I’ve felt all of the above happen to me personally when I worked at my own plumbing and hvac company as either a Tech, a Salesperson, or in the office helping to answer incoming calls or dispatching.

I’ve also seen it in my employees when they got pressed to work longer hours. As Techs, their billable-hour efficiency sank, their callbacks rose, and call takers would rush and make mistakes, as would dispatchers.

There comes a time where working too long each day and/or day-after-day becomes a case of diminishing returns or even a danger zone.

The goal should always be, “Work smarter not harder,” and that ties into “Work smarter not longer.”

Yes, you and the team do have to work longer at times but with things like rotating shifts throughout the day, mandating multiple breaks that must be taken throughout the day, teaching the team to work efficiently, and minimizing mistakes on the frontend by leaning on the systems are what makes a big difference.
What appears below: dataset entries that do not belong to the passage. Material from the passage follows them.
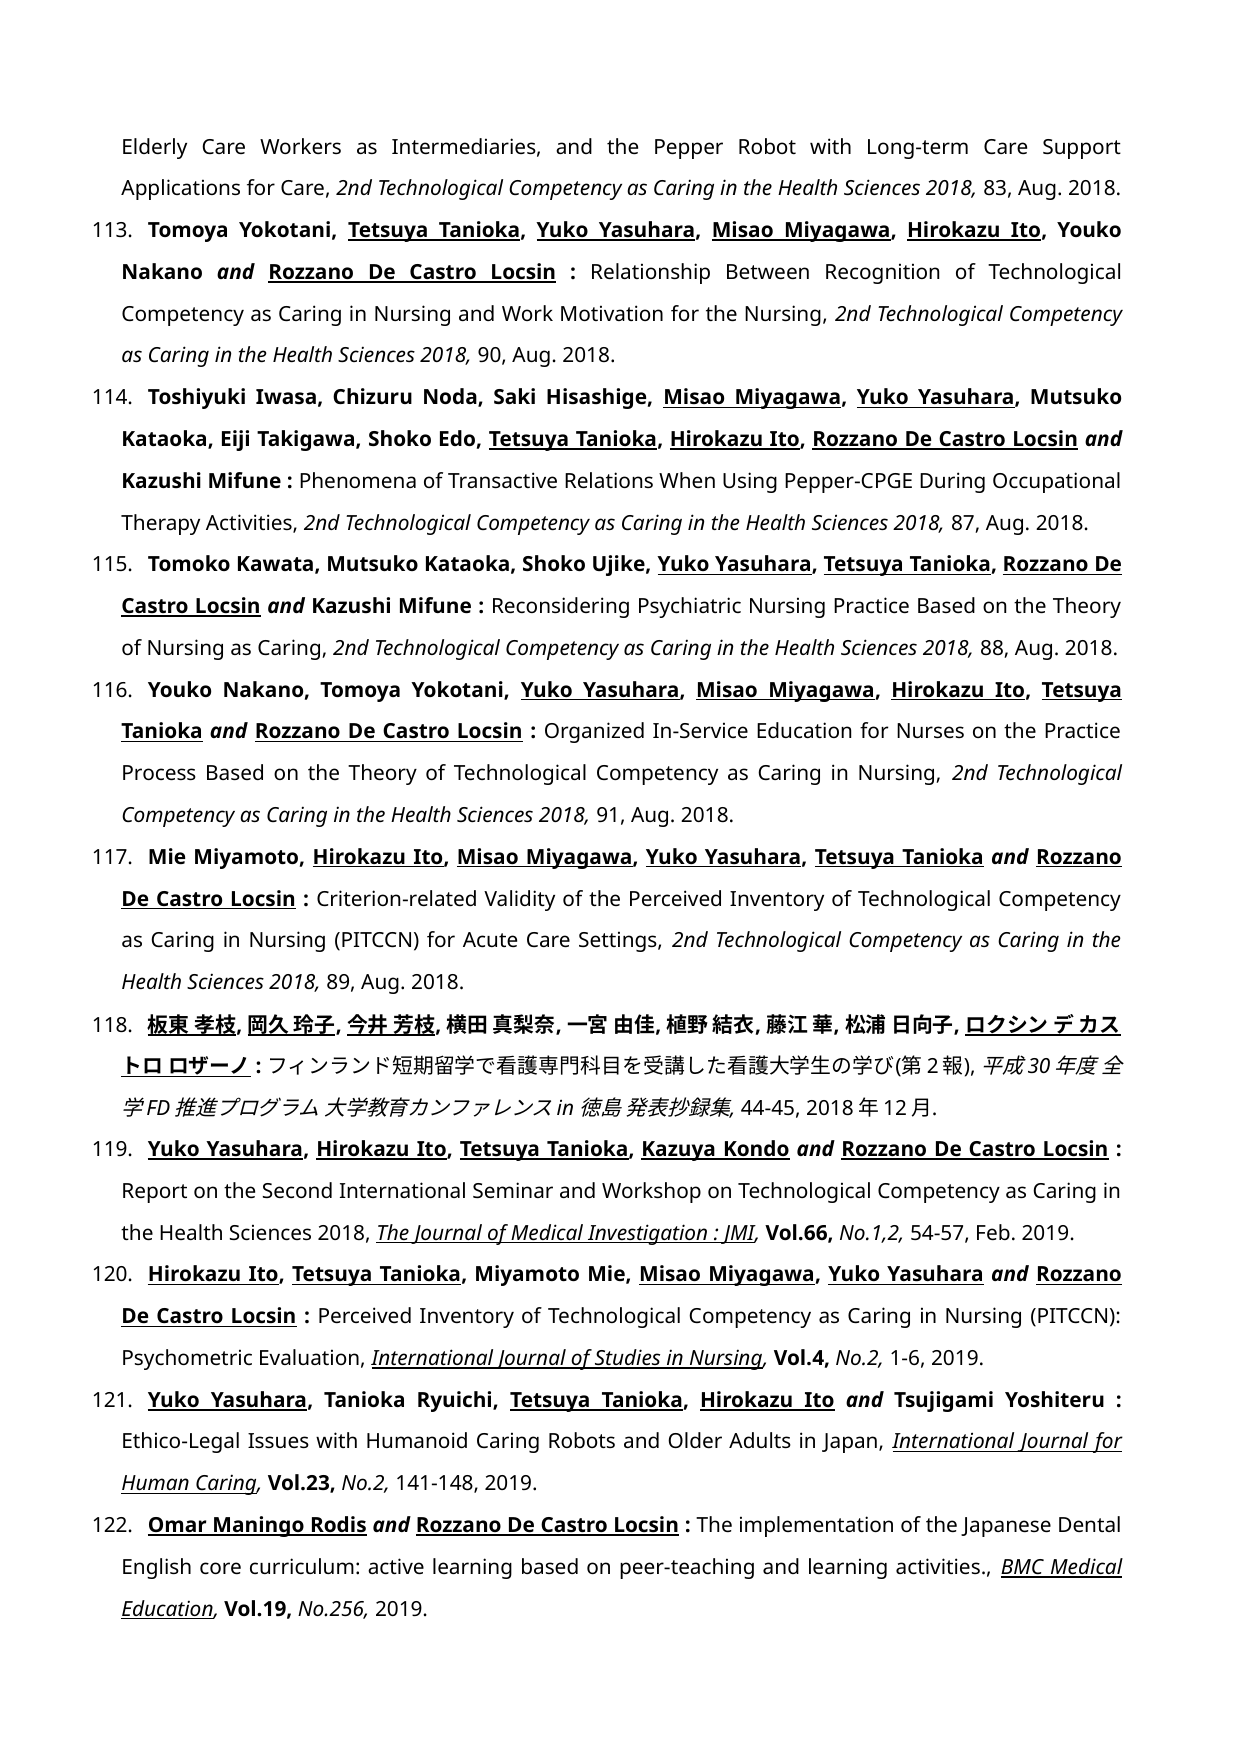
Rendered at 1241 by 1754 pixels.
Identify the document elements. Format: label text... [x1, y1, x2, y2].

list Yuko Yasuhara, Tanioka Ryuichi, Tetsuya Tanioka, Hirokazu Ito and Tsujigami Yoshiteru : Ethico-Legal Issues with Humanoid Caring Robots and Older Adults in Japan, International Journal for Human Caring, Vol.23, No.2, 141-148, 2019. [92, 1378, 1122, 1503]
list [92, 125, 1122, 209]
list Hirokazu Ito, Tetsuya Tanioka, Miyamoto Mie, Misao Miyagawa, Yuko Yasuhara and Rozzano De Castro Locsin : Perceived Inventory of Technological Competency as Caring in Nursing (PITCCN): Psychometric Evaluation, International Journal of Studies in Nursing, Vol.4, No.2, 1-6, 2019. [92, 1253, 1122, 1378]
list Mie Miyamoto, Hirokazu Ito, Misao Miyagawa, Yuko Yasuhara, Tetsuya Tanioka and Rozzano De Castro Locsin : Criterion-related Validity of the Perceived Inventory of Technological Competency as Caring in Nursing (PITCCN) for Acute Care Settings, 2nd Technological Competency as Caring in the Health Sciences 2018, 89, Aug. 2018. [92, 835, 1122, 1002]
list Youko Nakano, Tomoya Yokotani, Yuko Yasuhara, Misao Miyagawa, Hirokazu Ito, Tetsuya Tanioka and Rozzano De Castro Locsin : Organized In-Service Education for Nurses on the Practice Process Based on the Theory of Technological Competency as Caring in Nursing, 2nd Technological Competency as Caring in the Health Sciences 2018, 91, Aug. 2018. [92, 668, 1122, 835]
list Toshiyuki Iwasa, Chizuru Noda, Saki Hisashige, Misao Miyagawa, Yuko Yasuhara, Mutsuko Kataoka, Eiji Takigawa, Shoko Edo, Tetsuya Tanioka, Hirokazu Ito, Rozzano De Castro Locsin and Kazushi Mifune : Phenomena of Transactive Relations When Using Pepper-CPGE During Occupational Therapy Activities, 2nd Technological Competency as Caring in the Health Sciences 2018, 87, Aug. 2018. [92, 376, 1122, 543]
list Omar Maningo Rodis and Rozzano De Castro Locsin : The implementation of the Japanese Dental English core curriculum: active learning based on peer-teaching and learning activities., BMC Medical Education, Vol.19, No.256, 2019. [92, 1503, 1122, 1629]
list Yuko Yasuhara, Hirokazu Ito, Tetsuya Tanioka, Kazuya Kondo and Rozzano De Castro Locsin : Report on the Second International Seminar and Workshop on Technological Competency as Caring in the Health Sciences 2018, The Journal of Medical Investigation : JMI, Vol.66, No.1,2, 54-57, Feb. 2019. [92, 1128, 1122, 1253]
list 板東 孝枝, 岡久 玲子, 今井 芳枝, 横田 真梨奈, 一宮 由佳, 植野 結衣, 藤江 華, 松浦 日向子, ロクシン デ カストロ ロザーノ : フィンランド短期留学で看護専門科目を受講した看護大学生の学び(第2報), 平成30年度 全学FD推進プログラム 大学教育カンファレンスin 徳島 発表抄録集, 44-45, 2018年12月. [92, 1002, 1122, 1128]
list Tomoya Yokotani, Tetsuya Tanioka, Yuko Yasuhara, Misao Miyagawa, Hirokazu Ito, Youko Nakano and Rozzano De Castro Locsin : Relationship Between Recognition of Technological Competency as Caring in Nursing and Work Motivation for the Nursing, 2nd Technological Competency as Caring in the Health Sciences 2018, 90, Aug. 2018. [92, 209, 1122, 376]
list Tomoko Kawata, Mutsuko Kataoka, Shoko Ujike, Yuko Yasuhara, Tetsuya Tanioka, Rozzano De Castro Locsin and Kazushi Mifune : Reconsidering Psychiatric Nursing Practice Based on the Theory of Nursing as Caring, 2nd Technological Competency as Caring in the Health Sciences 2018, 88, Aug. 2018. [92, 543, 1122, 668]
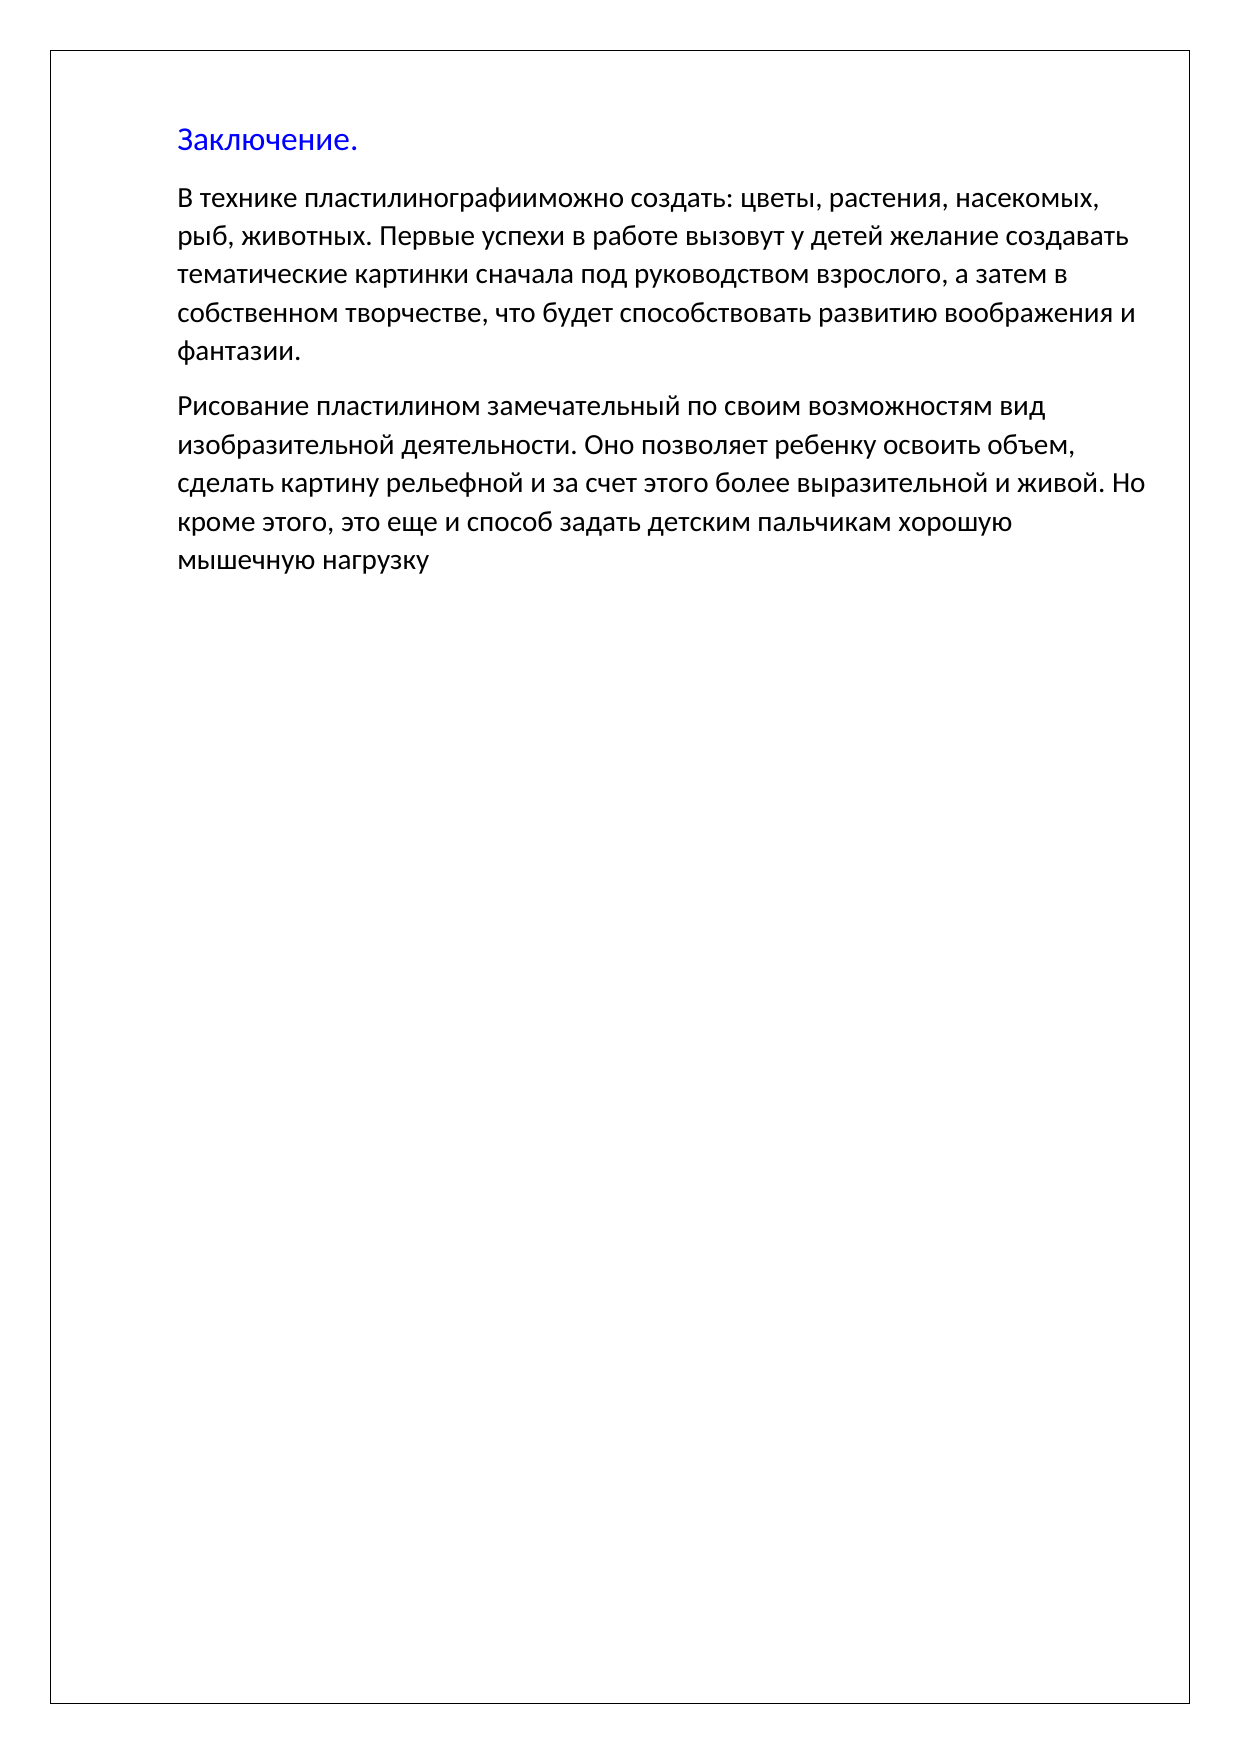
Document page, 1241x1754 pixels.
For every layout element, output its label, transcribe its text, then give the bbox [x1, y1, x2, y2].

text Заключение. [177, 118, 1152, 159]
text Рисование пластилином замечательный по своим возможностям вид изобразительной деятельности. Оно позволяет ребенку освоить объем, сделать картину рельефной и за счет этого более выразительной и живой. Но кроме этого, это еще и способ задать детским пальчикам хорошую мышечную нагрузку [177, 387, 1152, 577]
text В технике пластилинографииможно создать: цветы, растения, насекомых, рыб, животных. Первые успехи в работе вызовут у детей желание создавать тематические картинки сначала под руководством взрослого, а затем в собственном творчестве, что будет способствовать развитию воображения и фантазии. [177, 179, 1152, 368]
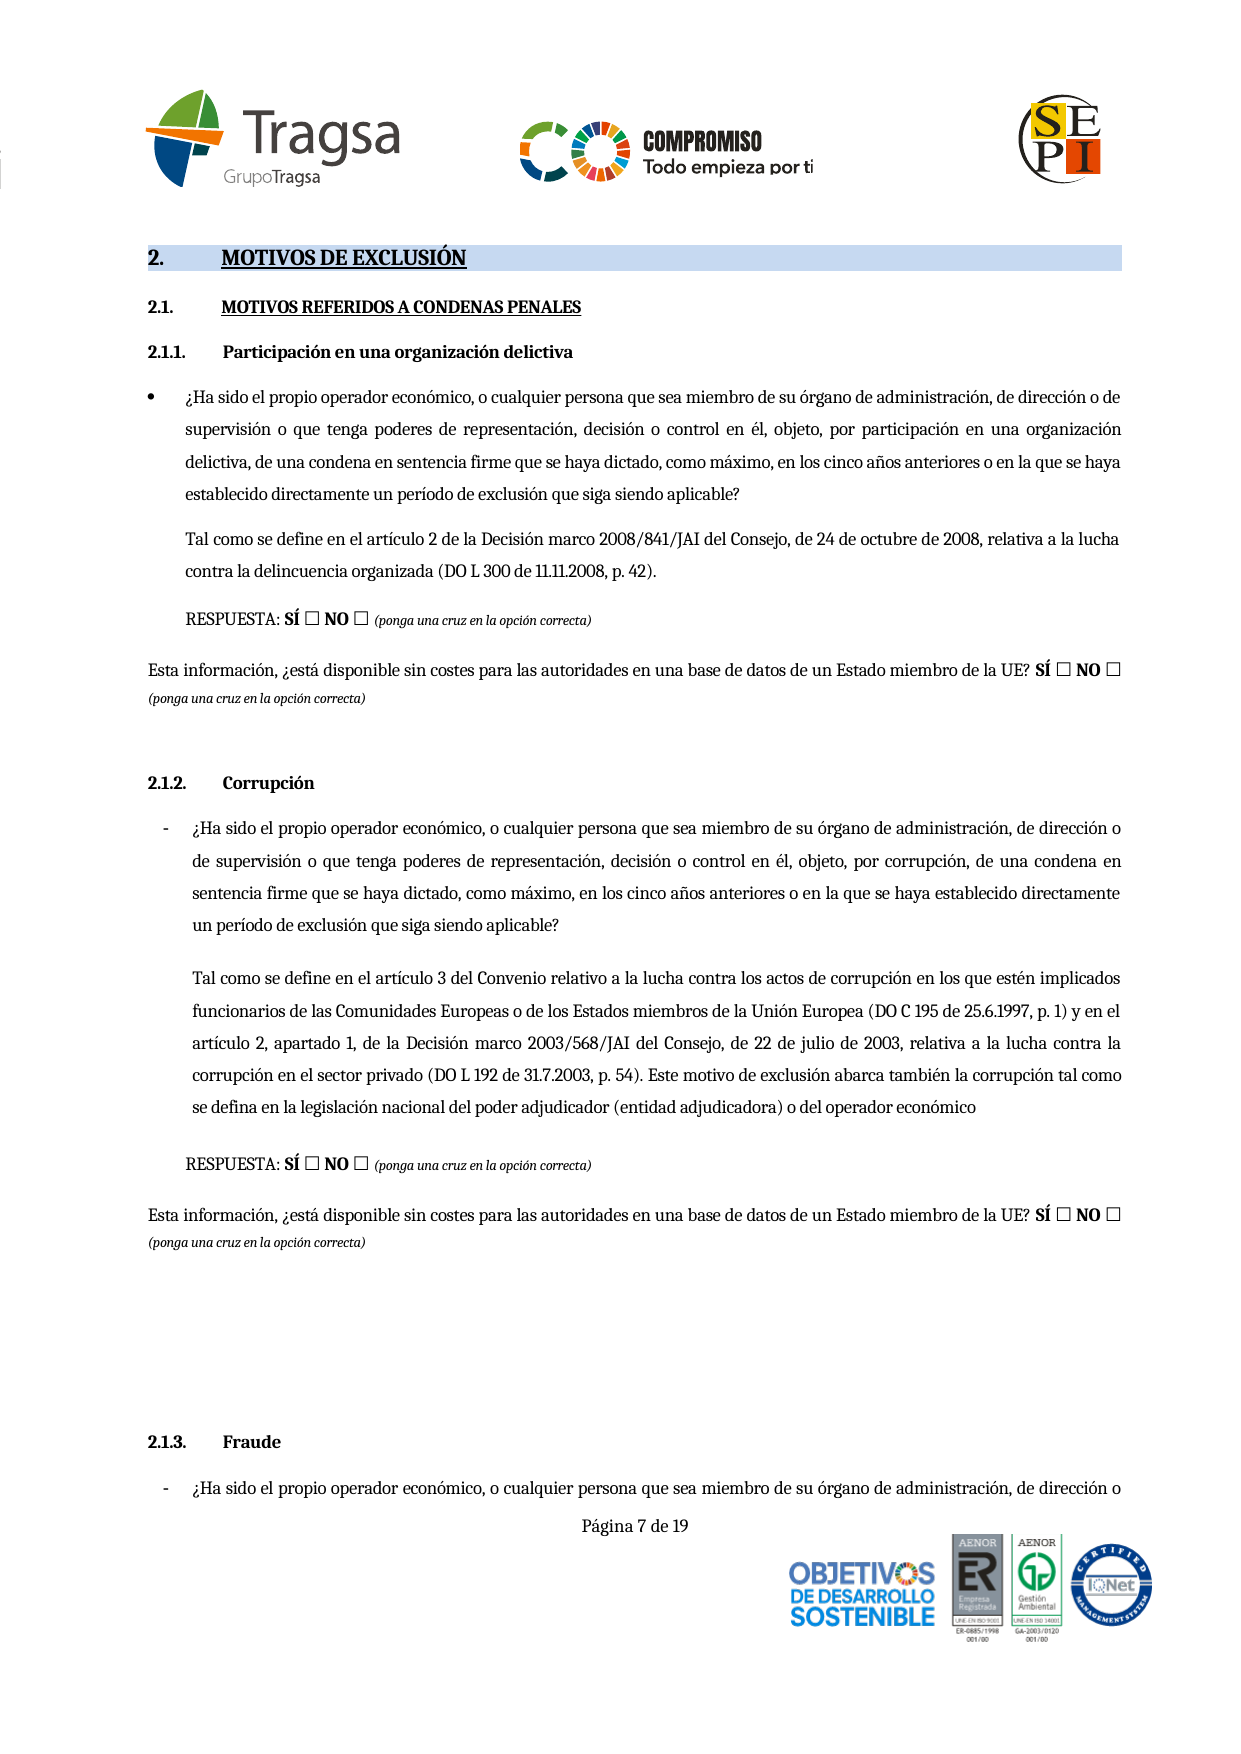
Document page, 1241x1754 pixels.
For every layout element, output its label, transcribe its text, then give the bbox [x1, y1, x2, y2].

list ¿Ha sido el propio operador económico, o cualquier persona que sea miembro de su órgano de administración, de dirección o de supervisión o que tenga poderes de representación, decisión o control en él, objeto, por fraude, de una condena en sentencia firme que se haya dictado, como máximo, en los cinco años anteriores o en la que se haya establecido directamente un período de exclusión que siga siendo aplicable? [163, 1476, 1122, 1499]
text Esta información, ¿está disponible sin costes para las autoridades en una base de datos de un Estado miembro de la UE? SÍ NO (ponga una cruz en la opción correcta) [148, 1201, 1122, 1251]
list Corrupción [148, 772, 1122, 794]
text Esta información, ¿está disponible sin costes para las autoridades en una base de datos de un Estado miembro de la UE? SÍ NO (ponga una cruz en la opción correcta) [148, 656, 1122, 707]
list RESPUESTA: SÍ NO (ponga una cruz en la opción correcta) [185, 1150, 1122, 1176]
text Tal como se define en el artículo 3 del Convenio relativo a la lucha contra los actos de corrupción en los que estén implicados funcionarios de las Comunidades Europeas o de los Estados miembros de la Unión Europea (DO C 195 de 25.6.1997, p. 1) y en el artículo 2, apartado 1, de la Decisión marco 2003/568/JAI del Consejo, de 22 de julio de 2003, relativa a la lucha contra la corrupción en el sector privado (DO L 192 de 31.7.2003, p. 54). Este motivo de exclusión abarca también la corrupción tal como se defina en la legislación nacional del poder adjudicador (entidad adjudicadora) o del operador económico [192, 968, 1122, 1118]
picture [789, 1534, 1153, 1642]
list MOTIVOS DE EXCLUSIÓN [148, 245, 1122, 271]
list RESPUESTA: SÍ NO (ponga una cruz en la opción correcta) [185, 605, 1122, 631]
list ¿Ha sido el propio operador económico, o cualquier persona que sea miembro de su órgano de administración, de dirección o de supervisión o que tenga poderes de representación, decisión o control en él, objeto, por participación en una organización delictiva, de una condena en sentencia firme que se haya dictado, como máximo, en los cinco años anteriores o en la que se haya establecido directamente un período de exclusión que siga siendo aplicable? [148, 387, 1122, 505]
list Participación en una organización delictiva [148, 342, 1122, 363]
list MOTIVOS REFERIDOS A CONDENAS PENALES [148, 297, 1122, 318]
list ¿Ha sido el propio operador económico, o cualquier persona que sea miembro de su órgano de administración, de dirección o de supervisión o que tenga poderes de representación, decisión o control en él, objeto, por corrupción, de una condena en sentencia firme que se haya dictado, como máximo, en los cinco años anteriores o en la que se haya establecido directamente un período de exclusión que siga siendo aplicable? [163, 817, 1122, 936]
list Tal como se define en el artículo 2 de la Decisión marco 2008/841/JAI del Consejo, de 24 de octubre de 2008, relativa a la lucha contra la delincuencia organizada (DO L 300 de 11.11.2008, p. 42). [185, 528, 1122, 582]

One myth I quickly dispel in my consulting work with clients is that you can be fully staffed for the peak season or times your business is in high demand. The reality is, if you’re fully staffed for this then you’re automatically overstaffed the rest of the time. The team needs to flex and prioritize the work at hand and lean heavily on the systems you have put in place to leverage your ability to handle the increased workload.

At a C2000 Meeting (known as NexStar today), I asked a contractor who had grown his company to 100 trucks what that’s like.

He smiled at me and said, “You think there’s a magic number that will make it all work right. On any given day, I either have 50 trucks too many or 50 trucks too little. That’s why they call me a manager.”

It was one of the best things I ever heard because up to that point I was attached to the idea that if only I could grow from 25 techs to 50 or 100 it would all work perfectly. It turned out the answer was and is, “No!”

The other good news is once I got rid of chasing that idea, I did get serious about documented systems for all and training for all. That made a huge difference in so many ways, but what it did make truer was what we preached “Work smarter not harder” which is, again, tied to “Work smarter not longer.”